Elk vierkantje in een Punnett-vierkant vertegenwoordigt een mogelijke bevruchtingsgebeurtenis, ofwel het genotype van het nageslacht, dat voortkomt uit twee ouderlijke gameten. Punnett-vierkanten zijn meestal gerangschikt in configuraties van 2×2 of 4×4 om de overerving van respectievelijk een of twee eigenschappen te visualiseren.
Met betrekking tot de nomenclatuur worden allelen aangegeven door de eerste letter van de eigenschap die wordt veroorzaakt door het dominante allel. Omdat geel bijvoorbeeld de dominante eigenschap van de erwtenkleur is, worden allelen die coderen voor de kleur van erwten aangeduid met de cursief gedrukte letter 'g'. Hoofdletters en kleine letters vertegenwoordigen respectievelijk dominante en recessieve allelen. G staat dus voor het dominante gele allel en g staat voor het recessieve groen allel.

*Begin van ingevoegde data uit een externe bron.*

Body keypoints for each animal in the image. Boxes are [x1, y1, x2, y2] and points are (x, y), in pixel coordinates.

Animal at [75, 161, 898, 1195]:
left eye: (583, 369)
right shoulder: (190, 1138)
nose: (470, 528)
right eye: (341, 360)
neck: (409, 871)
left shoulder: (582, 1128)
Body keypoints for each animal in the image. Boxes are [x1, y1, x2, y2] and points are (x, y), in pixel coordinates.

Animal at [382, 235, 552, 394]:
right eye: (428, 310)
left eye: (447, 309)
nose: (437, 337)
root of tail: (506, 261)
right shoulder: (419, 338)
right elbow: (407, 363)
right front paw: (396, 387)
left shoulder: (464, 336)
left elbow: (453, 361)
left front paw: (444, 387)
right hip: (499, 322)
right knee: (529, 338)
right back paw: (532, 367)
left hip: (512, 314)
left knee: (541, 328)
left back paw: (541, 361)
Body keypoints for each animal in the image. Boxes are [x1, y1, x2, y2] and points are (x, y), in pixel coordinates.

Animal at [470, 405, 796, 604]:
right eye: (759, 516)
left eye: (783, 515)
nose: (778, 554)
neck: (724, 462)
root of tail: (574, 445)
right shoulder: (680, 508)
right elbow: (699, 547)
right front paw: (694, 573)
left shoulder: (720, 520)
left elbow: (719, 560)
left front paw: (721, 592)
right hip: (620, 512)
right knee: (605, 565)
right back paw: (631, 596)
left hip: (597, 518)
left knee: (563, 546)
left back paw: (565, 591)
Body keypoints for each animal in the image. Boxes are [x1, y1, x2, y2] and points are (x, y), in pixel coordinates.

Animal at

Om een 2×2 Punnett-vierkant te maken dat één eigenschap beschrijft, wordt één oudergenotype boven het diagram vermeld, met één allel in elke kolom. Het andere oudergenotype wordt links naast het diagram weergegeven, met één allel in elke rij. Elk vierkantje in de Punnett-vierkant bevat de twee allelen, een van elke ouder, die overeenkomen met het allel in de rij en kolom van het vierkant, en samen het mogelijk bevruchtingsresultaat vertegenwoordigen. De volledige inhoud van het Punnett-vierkant kan worden gebruikt om de waarschijnlijkheid te bepalen dat nakomelingen een bepaald kenmerk erven.

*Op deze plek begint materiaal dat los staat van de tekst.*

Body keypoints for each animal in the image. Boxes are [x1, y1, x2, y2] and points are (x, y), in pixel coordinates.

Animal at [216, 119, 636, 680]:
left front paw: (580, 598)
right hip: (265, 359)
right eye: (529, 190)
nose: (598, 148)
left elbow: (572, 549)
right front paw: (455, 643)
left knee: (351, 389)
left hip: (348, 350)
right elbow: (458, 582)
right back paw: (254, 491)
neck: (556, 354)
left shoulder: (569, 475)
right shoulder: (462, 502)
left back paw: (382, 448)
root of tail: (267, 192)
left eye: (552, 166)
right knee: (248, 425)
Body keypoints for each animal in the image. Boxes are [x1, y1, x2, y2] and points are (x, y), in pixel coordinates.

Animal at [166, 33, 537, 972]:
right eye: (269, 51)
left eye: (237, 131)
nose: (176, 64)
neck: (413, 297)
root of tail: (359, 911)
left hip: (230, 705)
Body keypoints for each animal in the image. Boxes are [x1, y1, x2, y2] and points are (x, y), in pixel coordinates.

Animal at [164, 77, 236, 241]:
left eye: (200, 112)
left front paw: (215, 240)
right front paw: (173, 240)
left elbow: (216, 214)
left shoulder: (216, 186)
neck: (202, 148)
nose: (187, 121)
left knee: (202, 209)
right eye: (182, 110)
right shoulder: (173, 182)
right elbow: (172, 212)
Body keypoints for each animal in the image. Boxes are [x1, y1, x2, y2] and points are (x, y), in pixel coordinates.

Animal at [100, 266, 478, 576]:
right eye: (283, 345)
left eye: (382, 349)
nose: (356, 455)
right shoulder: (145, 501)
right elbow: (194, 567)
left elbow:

Ondanks dat Punnett-vierkanten meer dan 100 jaar geleden zijn gemaakt, hebben ze nog steeds verschillende relevante toepassingen. Punnett-vierkanten worden gebruikt voor erfelijkheidsadvies en helpen bij het bepalen van het risico van een kind op een erfelijke ziekte. Als een van de ouders bijvoorbeeld cystische fibrose heeft (twee recessieve, oorzakelijke allelen) en de ander het niet heeft of draagt, zal hun kind drager zijn (dwz één oorzakelijk allel hebben) maar geen risico lopen op cystische fibrose. Punnett-vierkanten kunnen ook dieren- en plantenkwekers helpen bij het selecteren van organismen met specifieke eigenschappen voor het voortzetten van de fokkerij.

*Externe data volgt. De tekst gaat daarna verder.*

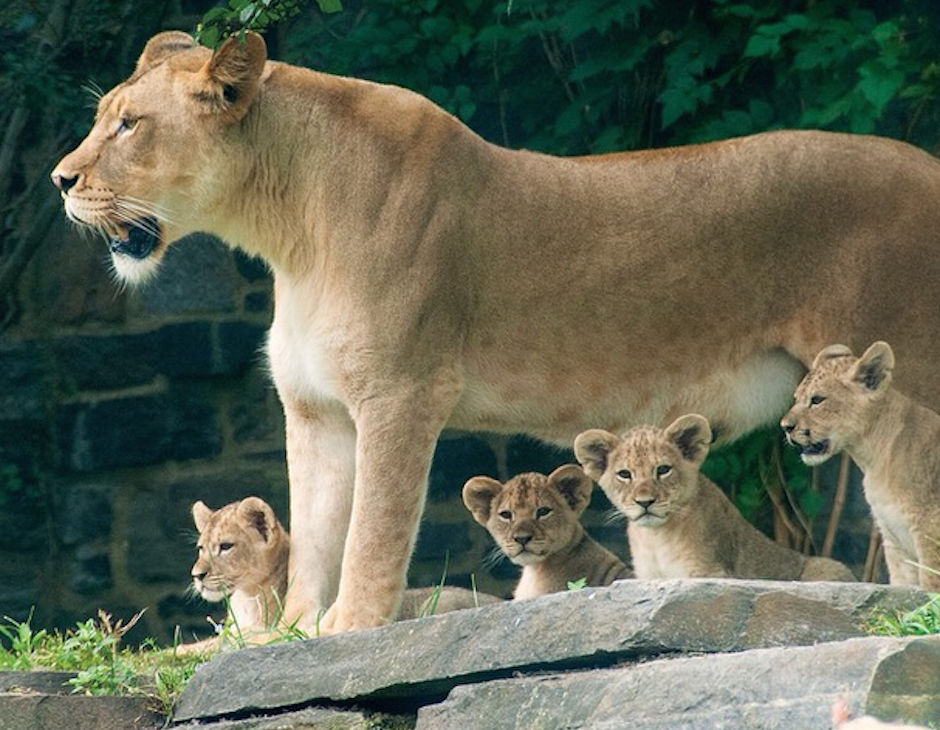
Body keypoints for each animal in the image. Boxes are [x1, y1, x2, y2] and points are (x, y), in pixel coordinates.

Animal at [574, 415, 856, 581]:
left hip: (829, 568)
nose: (645, 502)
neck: (655, 538)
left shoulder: (709, 572)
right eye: (624, 474)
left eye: (663, 470)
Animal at [781, 342, 940, 590]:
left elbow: (930, 587)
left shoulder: (930, 532)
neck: (873, 458)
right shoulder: (895, 541)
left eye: (817, 400)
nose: (785, 427)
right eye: (796, 398)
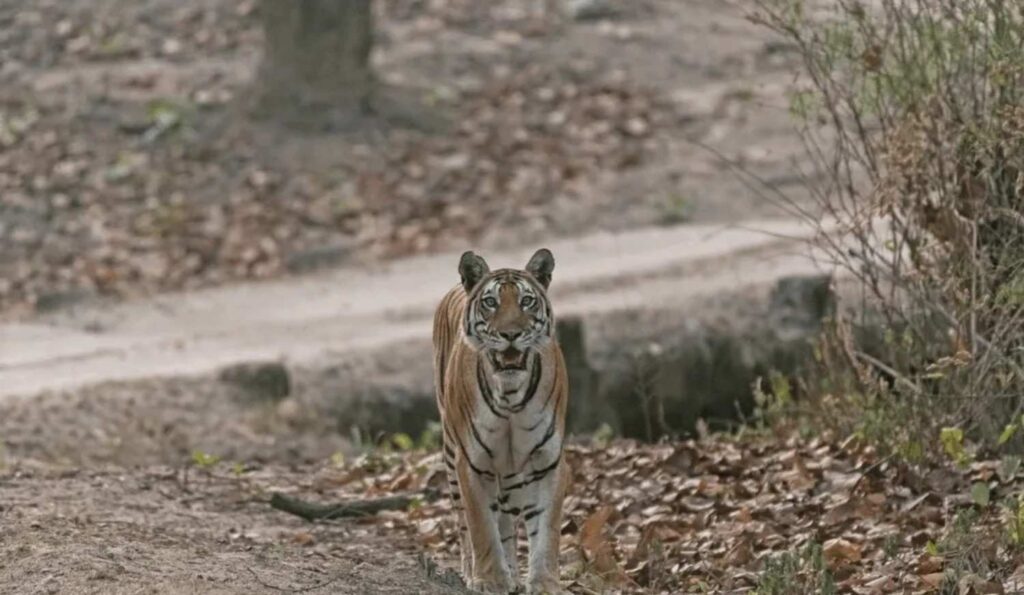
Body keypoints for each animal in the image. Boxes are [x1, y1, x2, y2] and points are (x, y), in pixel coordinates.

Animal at [432, 248, 570, 594]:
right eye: (491, 302)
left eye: (527, 301)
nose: (511, 335)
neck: (510, 396)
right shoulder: (472, 463)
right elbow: (481, 525)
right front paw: (489, 579)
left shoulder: (547, 462)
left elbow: (546, 528)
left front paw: (544, 582)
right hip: (451, 453)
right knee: (465, 523)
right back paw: (474, 572)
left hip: (511, 473)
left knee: (507, 521)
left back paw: (513, 574)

Hoewel Punnett-vierkanten in veel contexten nuttig zijn, kunnen ze complexe genetische overerving niet nauwkeurig weergeven. Eigenschappen die worden gecodeerd door naburige genen op hetzelfde chromosoom, worden bijvoorbeeld vaak samen overgeërfd van één ouder, een fenomeen dat koppeling wordt genoemd. Deze eigenschappen zijn niet onafhankelijk gesorteerd, dus een Punnett-vierkant kan hun overervingspatronen niet nauwkeurig voorspellen. Sommige eigenschappen, zoals lengte, zijn niet geschikt voor Punnett-vierkanten omdat ze worden bepaald door verschillende genen en worden beïnvloed door omgevingsfactoren (bijv. voeding). Punnett-vierkanten zijn ook niet effectief in het voorspellen van erfelijkheid van eigenschappen die slechts door één ouder worden doorgegeven.